Figure 3 shows the total running time of the two methods when the number of old site changes (total number of sites is still 10). If there are 2 old sites, then there are 8 new sites and so on. We can see that total running time of TASSA14 remains unchanged. The total running time of our protocol is decreasing when the number of old sites increase (or number of new sites decrease). This can be explained as follows. When there are many old sites, our protocols makes use of old results from those sites and hence cut down the time to run on them again. The more old sites there are, the more time our protocol can save. If there are less new sites, then the protocols takes less time to access new datasets and compute new large itemsets.

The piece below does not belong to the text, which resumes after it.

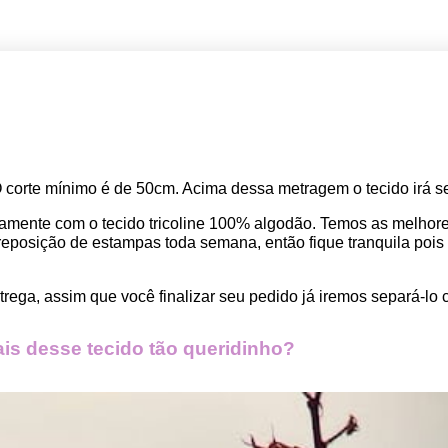
O corte mínimo é de 50cm. Acima dessa metragem o tecido irá se
amente com o tecido tricoline 100% algodão. Temos as melho
osição de estampas toda semana, então fique tranquila pois seu
rega, assim que você finalizar seu pedido já iremos separá-lo 
s desse tecido tão queridinho?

In the real world, there is normally less new sites than old sites. Our protocol thus expects to much outperform TASSA14. In this experiment, when there is 8 old sites and 2 new sites, our protocol can reduce total running time at \(70\,\%\).

7 Summary

In this paper, we have proposed a novel incremental protocol for secure mining of association rules in horizontally distribution. The protocol improves the fast incremental algorithm in [16] in term of privacy. One of the main improvements is making use of Negative Border in secure way to boost the performance of protocol. Thanks to this feature, our protocol outperforms the latest privacy preserving association rule mining proposed by Tassa in [15].

As we know that in real world, datasets can be deleted or some parties want to leave the mining process, a protocol to adapt with this changes is expected. In the future work, we will apply the concept of our protocol to deal with “deletion” of data.